他找的依旧是之前那家价格都不愿意给他报,坚持认为他个农户拿不出药材的药铺。

选择这家药铺原因无他,不过是这家药铺排场大家底足,掌柜能给出的价钱也更高。

他从不和钱过不去,反正掌柜的嘴脸比江安镇夏天的天气还多变。

见到来了人,药铺掌柜缓缓起身,眼中闪过丝精光,表情意味深长。

他还记得问荇。

一般那些不知天高地厚的半大孩子他可记不住,但问荇生得太好看,就单单放在路上,显眼到他都能多看两眼。

“我想卖些药材,是前几天进山摘来的。”

问荇似乎没看懂掌柜的小九九,毛遂自荐道。

掌柜的不紧不慢起身,当他看见问荇身后背着普普通通的背篓,心里涌上来烦躁。

一到秋天春天草木疯长,就有的农户不懂装懂,把普通野草当宝想要来问他价钱,弄得他不胜其烦,遇到不熟的人进门自荐都不想理会。

思及此处,药铺掌柜脸上挂出个天衣无缝又市侩的笑,刚要乏味地开口拒绝。

问荇不和他含糊,直接将个四方布包摆在桌上:“请掌柜先看看。”

布包打开是个盒子,普普通通的盒子里边静静躺着一株草。

就是这样一株大得异常,宛如珊瑚鹿角的草,足以让所有开药铺的人陷入疯狂。

掌柜神色一凛,立马收起刚才轻慢的态度。

他难以置信,甚至以为是自己看错了,眼花了。

这样一个除了长相之外毫无特别之处的农户,为什么能拿出株品相极好且完整的石斛?

看起来这石斛刚摘下不久,要知道石斛生长的地方又高又陡,尤其是这种大小的石斛,更是寻常人无法采集。

因为难以采集,所以求而不得。

现在居然就让农户摆在如此普通的盒子里。

“是石斛。”

问荇见他诧异的说不出话,贴心替他讲解。

一切都在他的预料之中,接下来只想着怎么加高价钱,让自己获得更多银子。

“掌柜看看能给多少,我其实也不太懂。”他衣着朴素,举手投足却从容不迫,仿佛压根不差这笔钱。

“你稍等,我再看看,再看看。”

药铺掌柜不死心,眼睛盯得几乎要突出来,想要盯出半点造假的瑕疵。

可再怎么看,都是石斛无疑。

“你是从哪里得来的?”他贪恋的目光终于移开。

“山里摘的。”问荇轻描淡写,“我也是听村里人说这个值钱,之前还以为是什么好看的野草。”

“我来算算价钱。”

终于,药铺掌柜败下阵来,语调变得恭谦不少,对眼前的青年刮目相看。

是他有眼无珠,还好眼前的青年当时没有记恨在心,否则这株石斛肯定会被其他药铺所得。

思及此处,他心中涌起庆幸。

药铺掌柜冷静下来,看了眼青年,不住下意识舔嘴唇,开始盘算怎么把收来价格压得更低。

听他刚刚那么描述,说不定他不懂药材行情,自己若是能花几百文就得到这株石斛……

药铺掌柜清了清嗓子,和蔼道:“你开价吧,我看看能不能买得起。”

问荇就等着他这话,这老狐狸精得很,却真当他没见识。

“我不想单卖。”

他打开箩筐,露出里面其他药材:“都是同一批收来的,希望掌柜能把这些药材山货一起买走。”

里面放着蒲公英、野菊花,有些入药的根挖掘手段都极其粗陋,能算得上值钱的只有长生草,而且只有瘦弱两株。

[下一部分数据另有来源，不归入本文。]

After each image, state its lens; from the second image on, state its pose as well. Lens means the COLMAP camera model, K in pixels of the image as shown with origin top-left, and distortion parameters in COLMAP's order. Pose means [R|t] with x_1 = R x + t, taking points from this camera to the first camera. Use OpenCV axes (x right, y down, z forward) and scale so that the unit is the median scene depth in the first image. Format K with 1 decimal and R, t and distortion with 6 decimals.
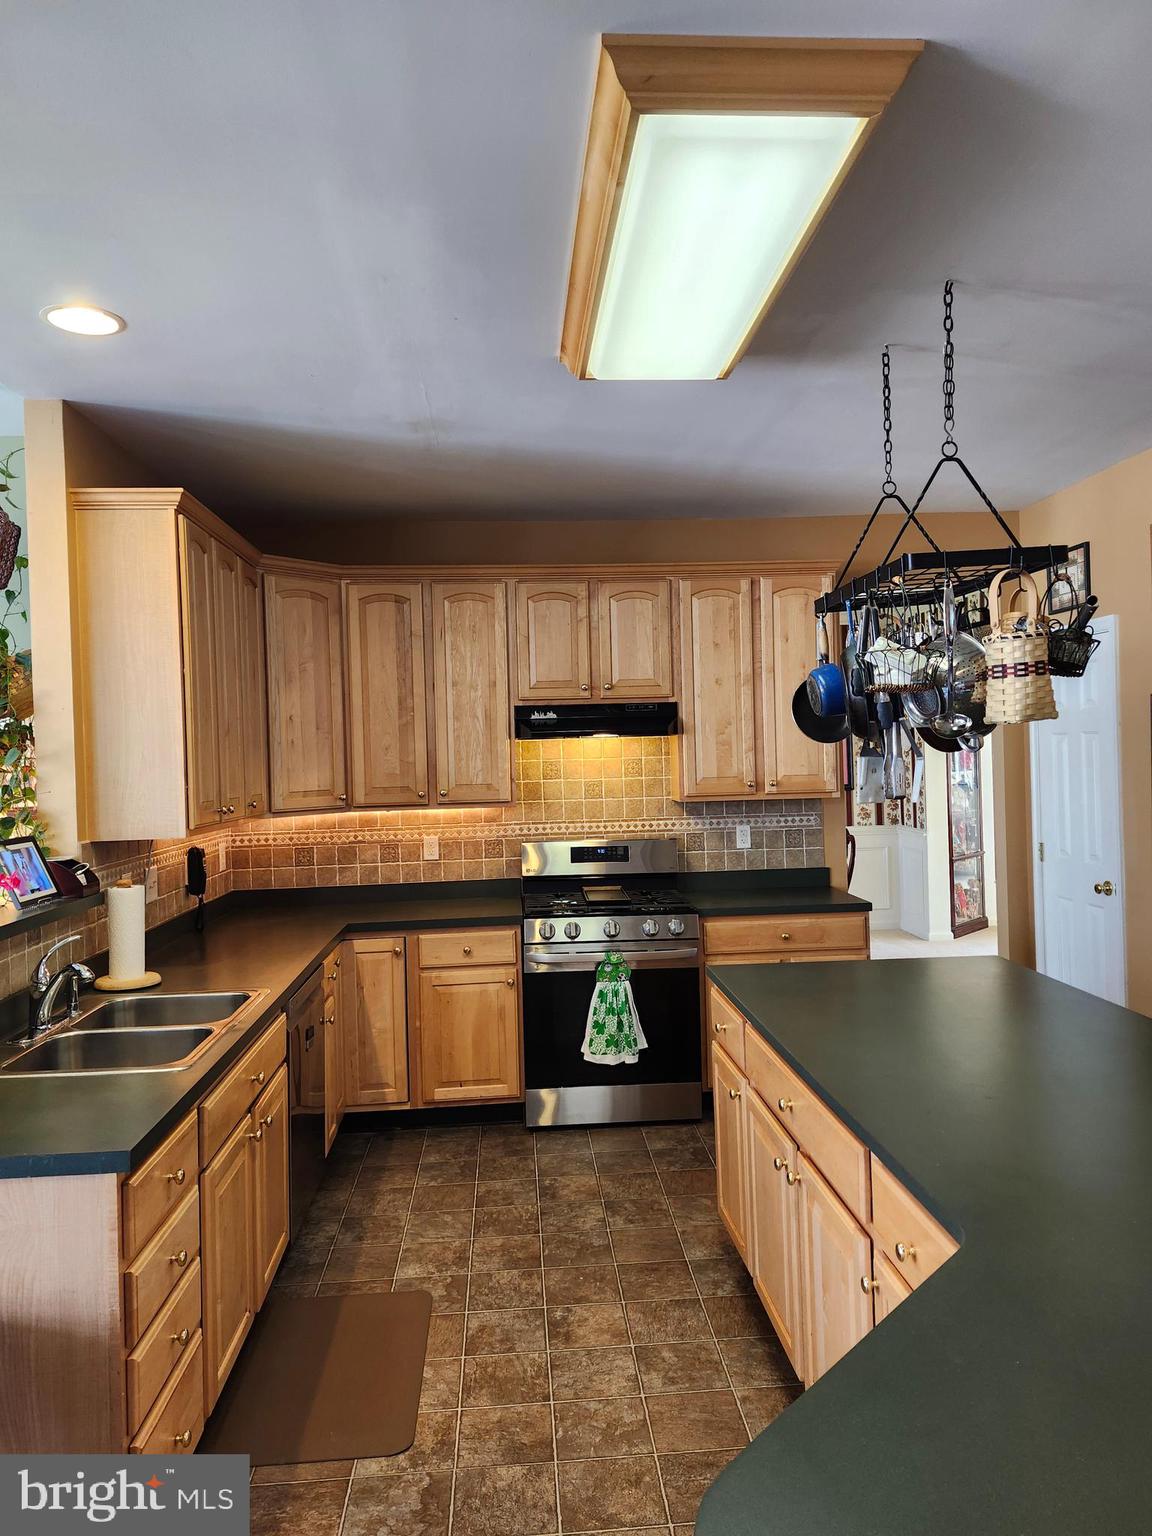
lens RADIAL K [[1071.3, 0, 588.5], [0, 1071.3, 750.9], [0, 0, 1]] dist [0.087962, -0.060504]
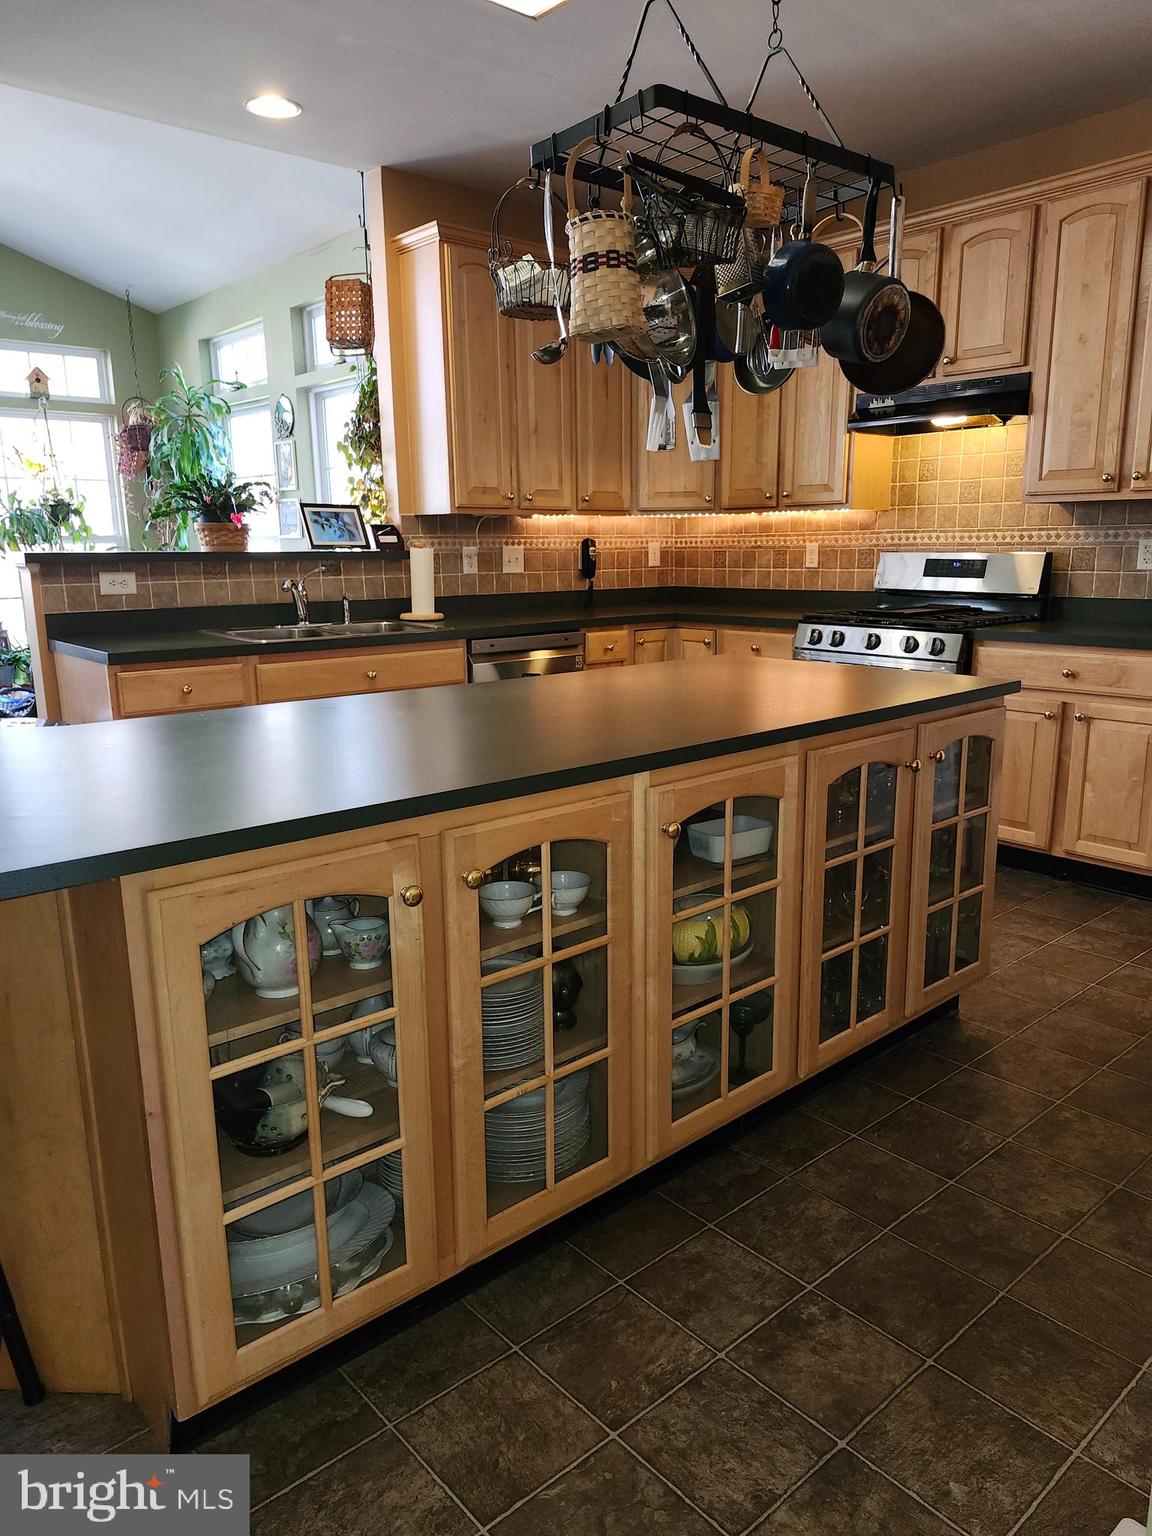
lens RADIAL K [[1071.3, 0, 589.8], [0, 1071.3, 767.8], [0, 0, 1]] dist [0.087962, -0.060504]
pose [[0.602717, 0.188440, -0.775386, 0.575253], [-0.006945, 0.972918, 0.231048, 0.055018], [0.797925, -0.133872, 0.587702, 0.228470]]
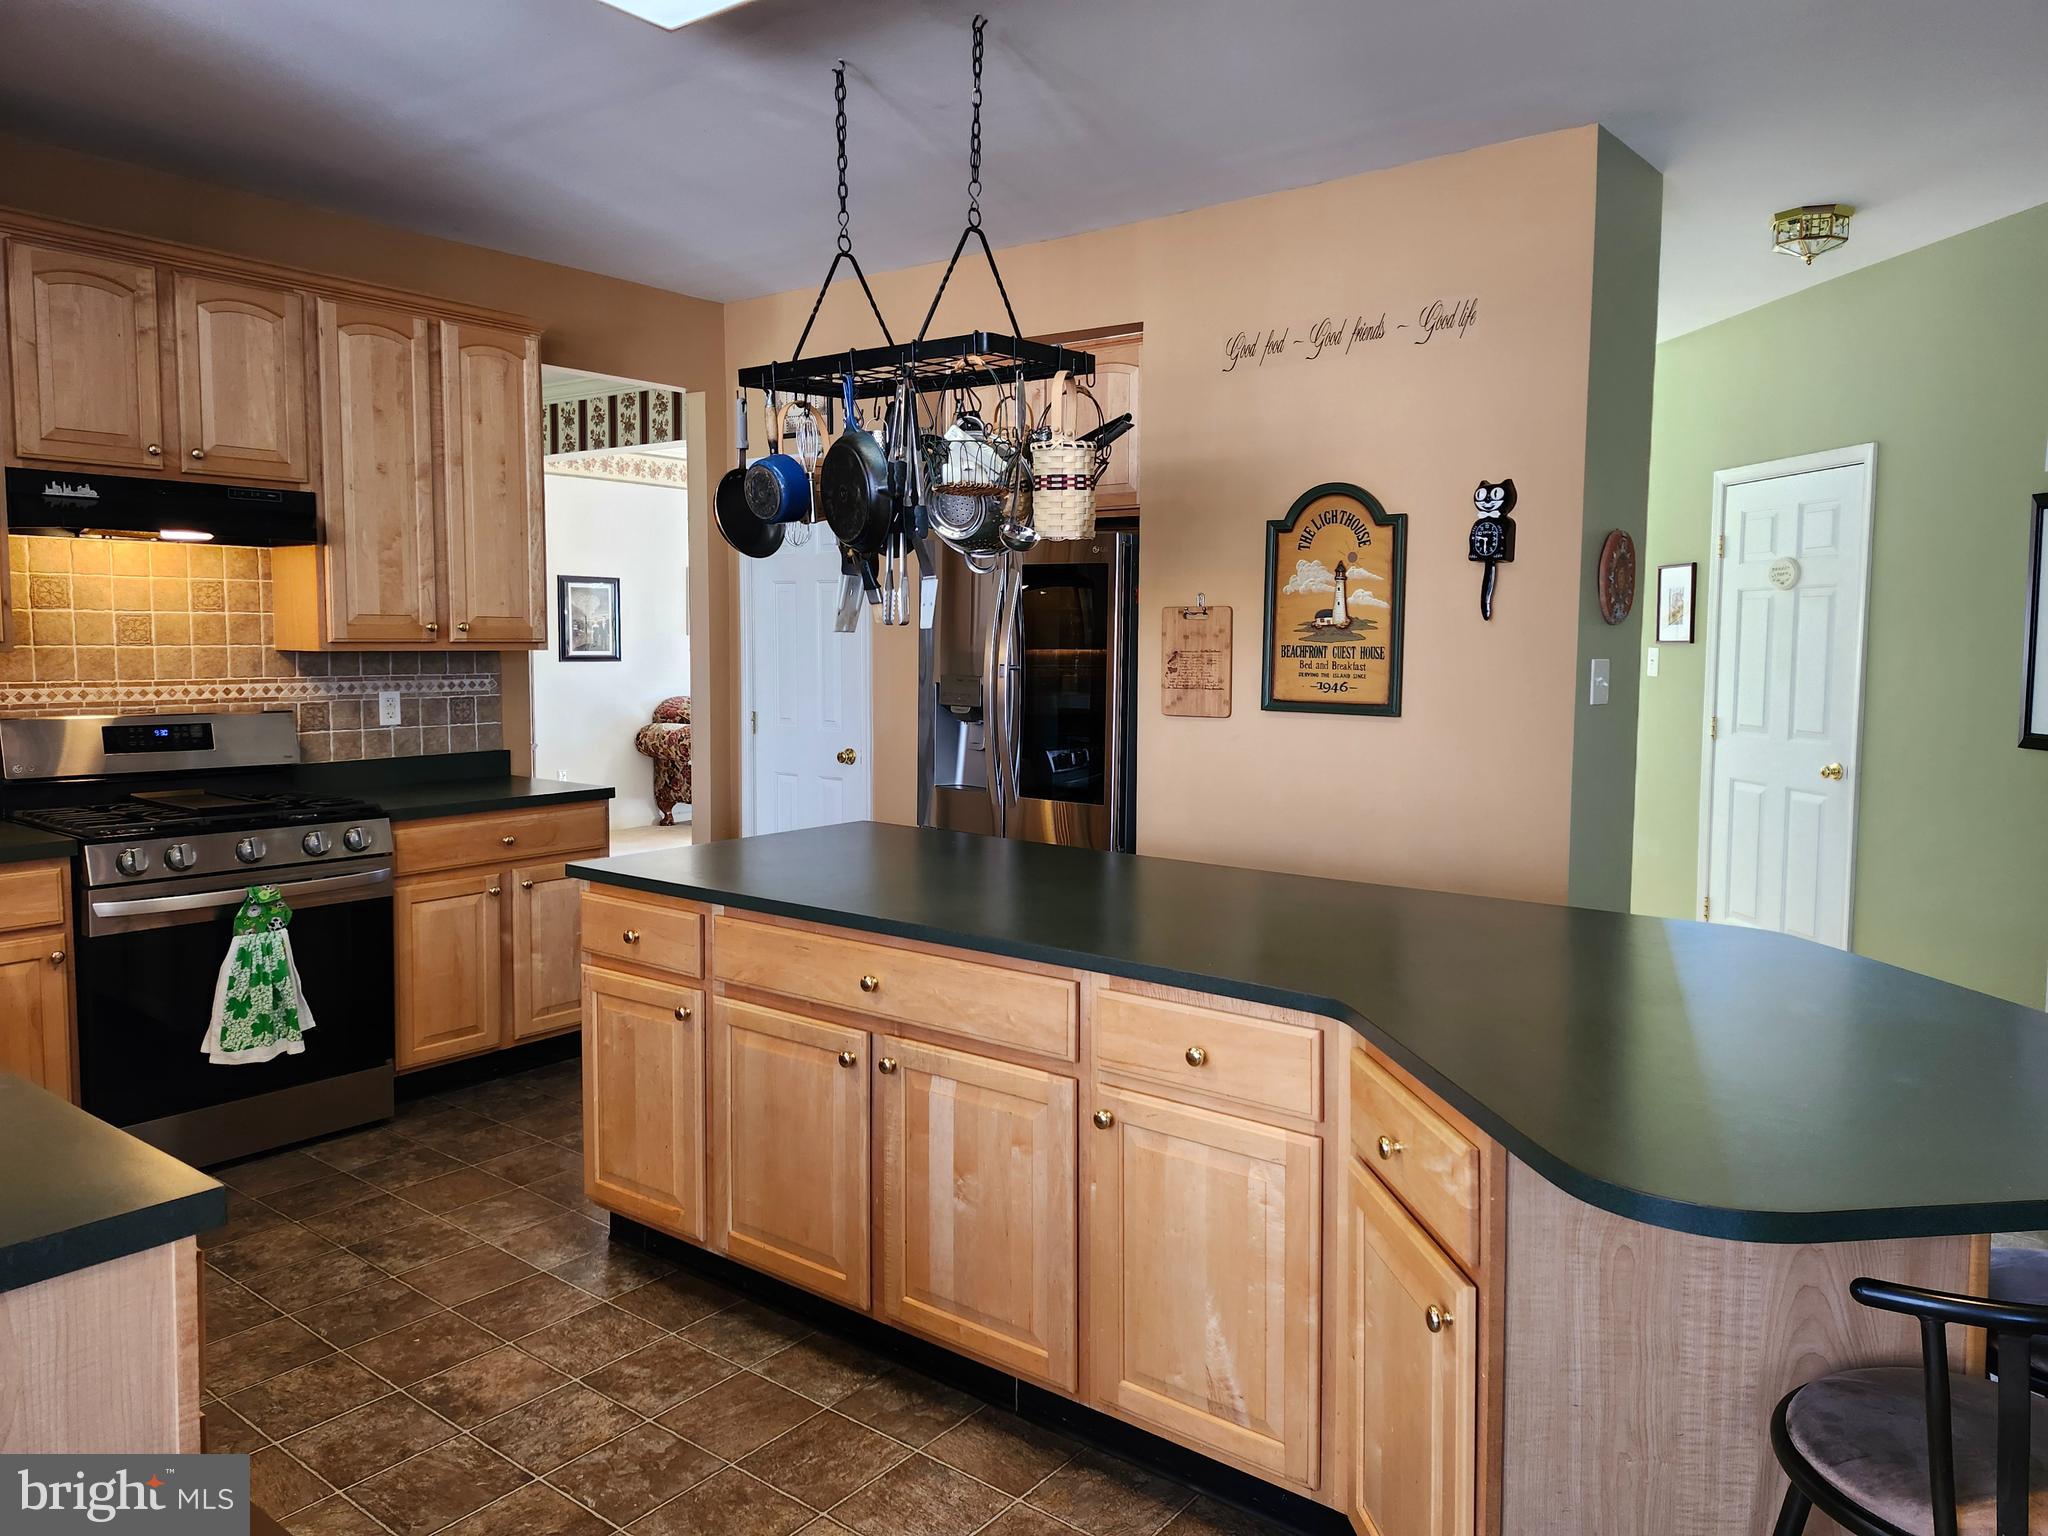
lens RADIAL K [[1428.4, 0, 1027.8], [0, 1428.4, 741.4], [0, 0, 1]] dist [0.087962, -0.060504]
pose [[0.680367, -0.024701, 0.732456, -0.268479], [-0.029009, 0.997741, 0.060593, 0.036833], [-0.732298, -0.062473, 0.678113, 0.098856]]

药铺掌柜有些不满意,还真是外行人能干出的事,但还是道:“你开个价吧,合适就可以。”

“三十五两。”

问荇面色不改。

“三十五两?!”

掌柜惊得直皱眉头:“价钱也太高了,你知道三十五两有多少吗。”

“我知道,但是我家要盖房子买地,就缺这么多。”问荇一脸理所应当,“他们说这药草很值钱,比房子都值钱!”

他看起来糊里糊涂,却咬死这个价不放。

掌柜冷汗直冒,心里预期也只有二十两,本以为这农户不懂事,最多开个五两十两出来。

三十五两是用脚开的吧?

问荇对他激烈的反应在意料中,他露出些许退意:“这株草是我这辈子见过最好的草,掌柜若是不要,我打听过南边还有家会要。”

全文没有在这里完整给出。